Address
- 225 Glenwild Avenue Bloomingdale, Passaic County, New Jersey, 07403 United States
- Coordinates: 41°00′20″N 74°19′59″W﻿ / ﻿41.005536°N 74.333116°W

District information
- Grades: PreK-8
- Superintendent: Dr. Michael Ryder
- Business administrator: Felicia Kicinski
- Schools: 3

Students and staff
- Enrollment: 564 (as of 2019–20)
- Faculty: 44.8 FTEs
- Student–teacher ratio: 12.6:1

Other information
- District Factor Group: FG
- Website: www.bpsnj.org
| Ind. | Per pupil | District spending | Rank (*) | K-8 average | %± vs. average |
| 1A | Total Spending | $20,115 | 47 | $18,891 | 6.5% |
| 1 | Budgetary Cost | 17,909 | 59 | 14,159 | 26.5% |
| 2 | Classroom Instruction | 9,281 | 41 | 8,659 | 7.2% |
| 6 | Support Services | 4,612 | 64 | 2,167 | 112.8% |
| 8 | Administrative Cost | 1,985 | 62 | 1,547 | 28.3% |
| 10 | Operations & Maintenance | 1,872 | 53 | 1,612 | 16.1% |
| 13 | Extracurricular Activities | 104 | 26 | 104 | 0.0% |
| 16 | Median Teacher Salary | 66,365 | 51 | 61,136 |
Data from NJDoE 2014 Taxpayers' Guide to Education Spending. *Of K-8 districts with 401-750 students. Lowest spending=1; Highest=64

= Bloomingdale School District =

School district in Passaic County, New Jersey, US

The Bloomingdale School District is a comprehensive public school district serving students in pre-kindergarten through eighth grade from Bloomingdale, in Passaic County, in the U.S. state of New Jersey.

As of the 2019–20 school year, the district, comprised of three schools, had an enrollment of 564 students and 44.8 classroom teachers (on an FTE basis), for a student–teacher ratio of 12.6:1.

The district is classified by the New Jersey Department of Education as being in District Factor Group "FG", the fourth-highest of eight groupings. District Factor Groups organize districts statewide to allow comparison by common socioeconomic characteristics of the local districts. From lowest socioeconomic status to highest, the categories are A, B, CD, DE, FG, GH, I and J.

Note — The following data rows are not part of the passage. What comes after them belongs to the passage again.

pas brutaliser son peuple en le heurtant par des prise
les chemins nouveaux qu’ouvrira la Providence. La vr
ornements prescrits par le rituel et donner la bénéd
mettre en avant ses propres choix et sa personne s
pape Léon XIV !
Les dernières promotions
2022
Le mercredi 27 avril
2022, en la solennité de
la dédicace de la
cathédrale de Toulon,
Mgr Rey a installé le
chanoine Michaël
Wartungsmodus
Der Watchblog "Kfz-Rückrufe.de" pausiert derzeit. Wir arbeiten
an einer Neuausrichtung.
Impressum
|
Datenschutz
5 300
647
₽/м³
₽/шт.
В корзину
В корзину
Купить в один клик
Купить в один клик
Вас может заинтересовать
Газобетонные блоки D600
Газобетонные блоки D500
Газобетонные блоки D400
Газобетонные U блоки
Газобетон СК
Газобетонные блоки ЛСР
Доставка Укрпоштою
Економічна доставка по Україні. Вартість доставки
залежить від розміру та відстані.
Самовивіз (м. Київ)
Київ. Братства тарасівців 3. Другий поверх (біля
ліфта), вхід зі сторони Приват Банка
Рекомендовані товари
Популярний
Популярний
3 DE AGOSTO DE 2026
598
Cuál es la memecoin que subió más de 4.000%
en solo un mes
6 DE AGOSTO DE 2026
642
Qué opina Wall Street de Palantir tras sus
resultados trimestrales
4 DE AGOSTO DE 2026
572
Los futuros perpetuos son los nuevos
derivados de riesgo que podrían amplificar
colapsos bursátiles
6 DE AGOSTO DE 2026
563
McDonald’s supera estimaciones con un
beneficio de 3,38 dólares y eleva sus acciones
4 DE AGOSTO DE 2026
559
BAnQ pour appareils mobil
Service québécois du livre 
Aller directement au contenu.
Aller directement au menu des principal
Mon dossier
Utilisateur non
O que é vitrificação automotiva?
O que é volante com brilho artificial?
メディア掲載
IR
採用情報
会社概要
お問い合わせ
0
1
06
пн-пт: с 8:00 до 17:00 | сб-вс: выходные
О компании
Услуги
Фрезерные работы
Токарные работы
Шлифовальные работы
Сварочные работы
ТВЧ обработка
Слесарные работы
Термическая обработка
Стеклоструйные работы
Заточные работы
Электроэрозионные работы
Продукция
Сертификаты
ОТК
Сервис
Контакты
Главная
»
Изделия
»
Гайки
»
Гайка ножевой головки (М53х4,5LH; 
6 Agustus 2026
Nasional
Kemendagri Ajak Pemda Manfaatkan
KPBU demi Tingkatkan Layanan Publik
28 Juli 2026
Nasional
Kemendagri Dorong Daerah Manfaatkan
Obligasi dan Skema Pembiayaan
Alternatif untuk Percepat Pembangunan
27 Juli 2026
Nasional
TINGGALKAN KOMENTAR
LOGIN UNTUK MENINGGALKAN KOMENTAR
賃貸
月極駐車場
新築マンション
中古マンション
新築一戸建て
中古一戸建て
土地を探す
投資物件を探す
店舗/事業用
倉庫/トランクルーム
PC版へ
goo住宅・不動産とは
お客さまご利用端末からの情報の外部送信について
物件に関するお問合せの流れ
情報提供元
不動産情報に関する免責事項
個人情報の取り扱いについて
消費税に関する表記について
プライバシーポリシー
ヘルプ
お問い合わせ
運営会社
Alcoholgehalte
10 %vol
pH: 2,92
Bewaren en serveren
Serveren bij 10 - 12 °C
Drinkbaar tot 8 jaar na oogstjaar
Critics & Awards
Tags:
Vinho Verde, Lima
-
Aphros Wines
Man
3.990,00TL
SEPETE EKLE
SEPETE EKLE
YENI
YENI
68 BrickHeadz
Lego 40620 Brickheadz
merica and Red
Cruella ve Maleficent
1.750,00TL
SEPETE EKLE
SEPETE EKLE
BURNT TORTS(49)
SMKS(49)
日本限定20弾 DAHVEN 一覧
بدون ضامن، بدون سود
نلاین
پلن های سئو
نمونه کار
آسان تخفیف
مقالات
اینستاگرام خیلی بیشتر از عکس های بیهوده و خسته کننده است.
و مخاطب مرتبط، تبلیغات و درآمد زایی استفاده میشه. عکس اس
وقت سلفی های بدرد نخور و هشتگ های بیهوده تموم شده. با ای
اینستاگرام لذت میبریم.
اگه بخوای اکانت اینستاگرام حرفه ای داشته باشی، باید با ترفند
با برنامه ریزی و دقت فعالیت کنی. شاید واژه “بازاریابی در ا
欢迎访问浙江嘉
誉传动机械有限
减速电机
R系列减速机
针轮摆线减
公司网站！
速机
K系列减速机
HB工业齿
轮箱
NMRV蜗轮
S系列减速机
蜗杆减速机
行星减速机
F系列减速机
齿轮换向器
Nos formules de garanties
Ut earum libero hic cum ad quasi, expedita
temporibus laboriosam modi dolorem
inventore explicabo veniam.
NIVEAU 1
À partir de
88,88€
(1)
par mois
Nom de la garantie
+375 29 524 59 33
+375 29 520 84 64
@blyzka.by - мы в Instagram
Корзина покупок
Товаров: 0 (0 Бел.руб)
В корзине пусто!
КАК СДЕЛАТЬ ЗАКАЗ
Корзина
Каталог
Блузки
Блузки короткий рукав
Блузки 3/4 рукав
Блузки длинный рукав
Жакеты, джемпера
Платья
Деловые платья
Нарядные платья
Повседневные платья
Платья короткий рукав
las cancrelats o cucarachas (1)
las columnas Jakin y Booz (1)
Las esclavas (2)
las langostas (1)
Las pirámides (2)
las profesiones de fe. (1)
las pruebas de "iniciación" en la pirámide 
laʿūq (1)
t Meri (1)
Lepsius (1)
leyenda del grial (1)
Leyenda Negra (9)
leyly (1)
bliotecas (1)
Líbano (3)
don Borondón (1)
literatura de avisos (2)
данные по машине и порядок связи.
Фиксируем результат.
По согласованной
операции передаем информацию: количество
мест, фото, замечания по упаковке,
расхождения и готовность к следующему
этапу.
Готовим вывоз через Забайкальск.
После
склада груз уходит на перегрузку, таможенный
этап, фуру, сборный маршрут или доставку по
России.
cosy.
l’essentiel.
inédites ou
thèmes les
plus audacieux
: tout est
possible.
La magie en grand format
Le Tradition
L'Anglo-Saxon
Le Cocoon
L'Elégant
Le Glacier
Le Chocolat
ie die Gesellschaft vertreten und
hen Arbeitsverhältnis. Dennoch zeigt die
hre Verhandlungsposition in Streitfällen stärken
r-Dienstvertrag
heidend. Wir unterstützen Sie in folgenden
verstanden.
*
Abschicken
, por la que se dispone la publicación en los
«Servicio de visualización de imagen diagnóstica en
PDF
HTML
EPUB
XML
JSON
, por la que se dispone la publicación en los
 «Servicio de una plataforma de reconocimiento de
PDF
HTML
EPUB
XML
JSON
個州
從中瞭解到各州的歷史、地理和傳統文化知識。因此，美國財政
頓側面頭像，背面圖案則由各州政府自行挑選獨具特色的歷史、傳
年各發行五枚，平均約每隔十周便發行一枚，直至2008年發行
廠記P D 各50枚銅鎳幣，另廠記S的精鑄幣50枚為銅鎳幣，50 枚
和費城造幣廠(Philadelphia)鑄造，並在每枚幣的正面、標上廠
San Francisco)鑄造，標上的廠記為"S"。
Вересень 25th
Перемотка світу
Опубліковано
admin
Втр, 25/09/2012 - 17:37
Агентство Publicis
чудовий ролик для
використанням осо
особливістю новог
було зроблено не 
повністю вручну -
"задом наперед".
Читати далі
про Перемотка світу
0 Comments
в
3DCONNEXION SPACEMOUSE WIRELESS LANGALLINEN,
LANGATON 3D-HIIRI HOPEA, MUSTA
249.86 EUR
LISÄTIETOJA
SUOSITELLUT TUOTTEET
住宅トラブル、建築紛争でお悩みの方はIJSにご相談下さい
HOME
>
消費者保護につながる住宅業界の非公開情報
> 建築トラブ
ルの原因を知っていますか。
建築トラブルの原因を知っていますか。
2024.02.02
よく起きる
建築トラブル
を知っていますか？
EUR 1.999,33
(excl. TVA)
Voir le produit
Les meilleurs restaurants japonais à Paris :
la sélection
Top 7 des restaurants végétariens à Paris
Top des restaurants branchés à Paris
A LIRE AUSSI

For ninth through twelfth grades, high school-aged students from Bloomingdale in public school attend Butler High School in the adjacent community of Butler in Morris County, as part of a sending/receiving relationship with the Butler Public Schools. As of the 2019–20 school year, the high school had an enrollment of 471 students and 38.3 classroom teachers (on an FTE basis), for a student–teacher ratio of 12.3:1. In 2020–21, more than 40% of the students in the high school came from Bloomingdale.

==Schools==
Schools in the district (with 2019–20 enrollment data from the National Center for Education Statistics) are:
- Elementary schools
- Martha B. Day Elementary School with 142 students in grades PreK-1
  - Denise Glenn, principal
- Samuel R. Donald Elementary School with 173 students in grades 2-4
  - Kerridyn Trushiem, principal
- Middle school
- Walter T. Bergen Middle School with 241 students in grades 5-8
  - Jon Deeb, principal

==Administration==
Core members of the district's administration are:
- Dr. Michael Ryder, superintendent
- Felicia Kicinski, business administrator and board secretary

==Board of education==
The district's board of education is comprised of nine members who set policy and oversee the fiscal and educational operation of the district through its administration. As a Type II school district, the board's trustees are elected directly by voters to serve three-year terms of office on a staggered basis, with three seats up for election each year held (since 2012) as part of the November general election. The board appoints a superintendent to oversee the district's day-to-day operations and a business administrator to supervise the business functions of the district.